++++ RECORDS TO USE ++++

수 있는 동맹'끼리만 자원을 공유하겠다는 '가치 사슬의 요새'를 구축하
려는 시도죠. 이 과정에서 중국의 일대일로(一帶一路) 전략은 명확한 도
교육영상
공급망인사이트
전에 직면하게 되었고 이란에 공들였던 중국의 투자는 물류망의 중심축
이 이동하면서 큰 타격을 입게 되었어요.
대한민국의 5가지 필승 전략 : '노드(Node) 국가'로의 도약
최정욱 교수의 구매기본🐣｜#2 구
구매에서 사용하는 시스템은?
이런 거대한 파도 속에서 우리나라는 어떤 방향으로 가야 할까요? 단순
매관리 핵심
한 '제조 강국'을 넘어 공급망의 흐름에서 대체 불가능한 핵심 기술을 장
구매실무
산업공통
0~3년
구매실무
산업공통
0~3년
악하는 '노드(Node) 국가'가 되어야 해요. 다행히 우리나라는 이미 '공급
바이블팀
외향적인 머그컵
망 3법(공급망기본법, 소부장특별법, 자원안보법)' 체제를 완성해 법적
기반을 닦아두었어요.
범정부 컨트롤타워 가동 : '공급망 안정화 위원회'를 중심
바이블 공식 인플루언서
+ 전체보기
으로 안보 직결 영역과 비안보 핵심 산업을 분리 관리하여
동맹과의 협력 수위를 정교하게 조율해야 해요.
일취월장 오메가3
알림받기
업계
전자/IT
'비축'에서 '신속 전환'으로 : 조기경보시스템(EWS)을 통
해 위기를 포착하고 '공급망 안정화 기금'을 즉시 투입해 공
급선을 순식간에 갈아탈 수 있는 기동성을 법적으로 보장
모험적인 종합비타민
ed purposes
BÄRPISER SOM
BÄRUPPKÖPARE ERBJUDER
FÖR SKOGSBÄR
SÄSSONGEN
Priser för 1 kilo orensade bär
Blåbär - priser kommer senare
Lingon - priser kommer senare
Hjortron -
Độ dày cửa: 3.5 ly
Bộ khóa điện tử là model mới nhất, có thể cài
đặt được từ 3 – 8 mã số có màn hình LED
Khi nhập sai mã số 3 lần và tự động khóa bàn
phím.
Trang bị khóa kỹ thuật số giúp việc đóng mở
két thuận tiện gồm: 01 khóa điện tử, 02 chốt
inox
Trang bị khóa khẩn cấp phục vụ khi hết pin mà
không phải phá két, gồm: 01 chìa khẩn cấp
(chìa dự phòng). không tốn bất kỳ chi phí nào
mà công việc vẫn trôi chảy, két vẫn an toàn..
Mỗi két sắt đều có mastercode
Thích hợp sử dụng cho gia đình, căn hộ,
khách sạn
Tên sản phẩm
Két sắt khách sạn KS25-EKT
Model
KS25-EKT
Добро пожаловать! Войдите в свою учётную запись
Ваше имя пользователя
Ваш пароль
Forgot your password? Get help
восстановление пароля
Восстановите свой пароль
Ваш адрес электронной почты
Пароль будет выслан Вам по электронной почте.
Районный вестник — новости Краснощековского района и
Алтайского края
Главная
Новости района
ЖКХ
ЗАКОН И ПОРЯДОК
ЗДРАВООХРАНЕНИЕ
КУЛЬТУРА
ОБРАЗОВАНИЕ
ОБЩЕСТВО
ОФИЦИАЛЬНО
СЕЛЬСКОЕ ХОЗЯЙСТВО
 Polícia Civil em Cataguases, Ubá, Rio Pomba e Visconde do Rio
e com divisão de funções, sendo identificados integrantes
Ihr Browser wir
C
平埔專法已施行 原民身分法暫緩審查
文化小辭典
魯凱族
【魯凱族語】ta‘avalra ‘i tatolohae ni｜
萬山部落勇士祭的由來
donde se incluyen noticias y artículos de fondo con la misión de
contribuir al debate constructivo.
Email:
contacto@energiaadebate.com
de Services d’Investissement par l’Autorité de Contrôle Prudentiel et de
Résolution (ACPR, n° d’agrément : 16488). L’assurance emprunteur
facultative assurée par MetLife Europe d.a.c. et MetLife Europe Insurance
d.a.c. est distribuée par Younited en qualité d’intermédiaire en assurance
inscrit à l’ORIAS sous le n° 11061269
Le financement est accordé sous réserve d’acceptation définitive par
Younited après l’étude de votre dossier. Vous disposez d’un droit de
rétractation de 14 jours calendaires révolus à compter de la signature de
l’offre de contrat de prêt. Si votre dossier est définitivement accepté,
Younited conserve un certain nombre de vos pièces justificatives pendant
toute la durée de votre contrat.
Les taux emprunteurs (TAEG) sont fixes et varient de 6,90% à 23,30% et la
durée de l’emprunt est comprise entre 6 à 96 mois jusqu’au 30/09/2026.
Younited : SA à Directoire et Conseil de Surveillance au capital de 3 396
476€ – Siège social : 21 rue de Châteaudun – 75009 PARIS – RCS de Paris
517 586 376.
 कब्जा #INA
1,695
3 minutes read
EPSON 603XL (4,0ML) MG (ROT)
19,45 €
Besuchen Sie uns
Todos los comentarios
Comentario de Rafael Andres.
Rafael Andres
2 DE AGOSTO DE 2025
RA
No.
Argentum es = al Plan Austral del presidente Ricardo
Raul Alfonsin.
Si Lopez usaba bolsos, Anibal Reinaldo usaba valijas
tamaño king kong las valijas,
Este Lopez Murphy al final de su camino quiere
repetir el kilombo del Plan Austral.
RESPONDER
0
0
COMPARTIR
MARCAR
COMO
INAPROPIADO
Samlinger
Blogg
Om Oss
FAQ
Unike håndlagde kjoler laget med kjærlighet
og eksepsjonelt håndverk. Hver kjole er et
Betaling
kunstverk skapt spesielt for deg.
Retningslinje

++++

▶ **TASK STATEMENT**
Each entry above needs to be duplicated verbatim.

▶ **EXERCISE ANSWER**
수 있는 동맹'끼리만 자원을 공유하겠다는 '가치 사슬의 요새'를 구축하
려는 시도죠. 이 과정에서 중국의 일대일로(一帶一路) 전략은 명확한 도
교육영상
공급망인사이트
전에 직면하게 되었고 이란에 공들였던 중국의 투자는 물류망의 중심축
이 이동하면서 큰 타격을 입게 되었어요.
대한민국의 5가지 필승 전략 : '노드(Node) 국가'로의 도약
최정욱 교수의 구매기본🐣｜#2 구
구매에서 사용하는 시스템은?
이런 거대한 파도 속에서 우리나라는 어떤 방향으로 가야 할까요? 단순
매관리 핵심
한 '제조 강국'을 넘어 공급망의 흐름에서 대체 불가능한 핵심 기술을 장
구매실무
산업공통
0~3년
구매실무
산업공통
0~3년
악하는 '노드(Node) 국가'가 되어야 해요. 다행히 우리나라는 이미 '공급
바이블팀
외향적인 머그컵
망 3법(공급망기본법, 소부장특별법, 자원안보법)' 체제를 완성해 법적
기반을 닦아두었어요.
범정부 컨트롤타워 가동 : '공급망 안정화 위원회'를 중심
바이블 공식 인플루언서
+ 전체보기
으로 안보 직결 영역과 비안보 핵심 산업을 분리 관리하여
동맹과의 협력 수위를 정교하게 조율해야 해요.
일취월장 오메가3
알림받기
업계
전자/IT
'비축'에서 '신속 전환'으로 : 조기경보시스템(EWS)을 통
해 위기를 포착하고 '공급망 안정화 기금'을 즉시 투입해 공
급선을 순식간에 갈아탈 수 있는 기동성을 법적으로 보장
모험적인 종합비타민
ed purposes
BÄRPISER SOM
BÄRUPPKÖPARE ERBJUDER
FÖR SKOGSBÄR
SÄSSONGEN
Priser för 1 kilo orensade bär
Blåbär - priser kommer senare
Lingon - priser kommer senare
Hjortron -
Độ dày cửa: 3.5 ly
Bộ khóa điện tử là model mới nhất, có thể cài
đặt được từ 3 – 8 mã số có màn hình LED
Khi nhập sai mã số 3 lần và tự động khóa bàn
phím.
Trang bị khóa kỹ thuật số giúp việc đóng mở
két thuận tiện gồm: 01 khóa điện tử, 02 chốt
inox
Trang bị khóa khẩn cấp phục vụ khi hết pin mà
không phải phá két, gồm: 01 chìa khẩn cấp
(chìa dự phòng). không tốn bất kỳ chi phí nào
mà công việc vẫn trôi chảy, két vẫn an toàn..
Mỗi két sắt đều có mastercode
Thích hợp sử dụng cho gia đình, căn hộ,
khách sạn
Tên sản phẩm
Két sắt khách sạn KS25-EKT
Model
KS25-EKT
Добро пожаловать! Войдите в свою учётную запись
Ваше имя пользователя
Ваш пароль
Forgot your password? Get help
восстановление пароля
Восстановите свой пароль
Ваш адрес электронной почты
Пароль будет выслан Вам по электронной почте.
Районный вестник — новости Краснощековского района и
Алтайского края
Главная
Новости района
ЖКХ
ЗАКОН И ПОРЯДОК
ЗДРАВООХРАНЕНИЕ
КУЛЬТУРА
ОБРАЗОВАНИЕ
ОБЩЕСТВО
ОФИЦИАЛЬНО
СЕЛЬСКОЕ ХОЗЯЙСТВО
 Polícia Civil em Cataguases, Ubá, Rio Pomba e Visconde do Rio
e com divisão de funções, sendo identificados integrantes
Ihr Browser wir
C
平埔專法已施行 原民身分法暫緩審查
文化小辭典
魯凱族
【魯凱族語】ta‘avalra ‘i tatolohae ni｜
萬山部落勇士祭的由來
donde se incluyen noticias y artículos de fondo con la misión de
contribuir al debate constructivo.
Email:
contacto@energiaadebate.com
de Services d’Investissement par l’Autorité de Contrôle Prudentiel et de
Résolution (ACPR, n° d’agrément : 16488). L’assurance emprunteur
facultative assurée par MetLife Europe d.a.c. et MetLife Europe Insurance
d.a.c. est distribuée par Younited en qualité d’intermédiaire en assurance
inscrit à l’ORIAS sous le n° 11061269
Le financement est accordé sous réserve d’acceptation définitive par
Younited après l’étude de votre dossier. Vous disposez d’un droit de
rétractation de 14 jours calendaires révolus à compter de la signature de
l’offre de contrat de prêt. Si votre dossier est définitivement accepté,
Younited conserve un certain nombre de vos pièces justificatives pendant
toute la durée de votre contrat.
Les taux emprunteurs (TAEG) sont fixes et varient de 6,90% à 23,30% et la
durée de l’emprunt est comprise entre 6 à 96 mois jusqu’au 30/09/2026.
Younited : SA à Directoire et Conseil de Surveillance au capital de 3 396
476€ – Siège social : 21 rue de Châteaudun – 75009 PARIS – RCS de Paris
517 586 376.
 कब्जा #INA
1,695
3 minutes read
EPSON 603XL (4,0ML) MG (ROT)
19,45 €
Besuchen Sie uns
Todos los comentarios
Comentario de Rafael Andres.
Rafael Andres
2 DE AGOSTO DE 2025
RA
No.
Argentum es = al Plan Austral del presidente Ricardo
Raul Alfonsin.
Si Lopez usaba bolsos, Anibal Reinaldo usaba valijas
tamaño king kong las valijas,
Este Lopez Murphy al final de su camino quiere
repetir el kilombo del Plan Austral.
RESPONDER
0
0
COMPARTIR
MARCAR
COMO
INAPROPIADO
Samlinger
Blogg
Om Oss
FAQ
Unike håndlagde kjoler laget med kjærlighet
og eksepsjonelt håndverk. Hver kjole er et
Betaling
kunstverk skapt spesielt for deg.
Retningslinje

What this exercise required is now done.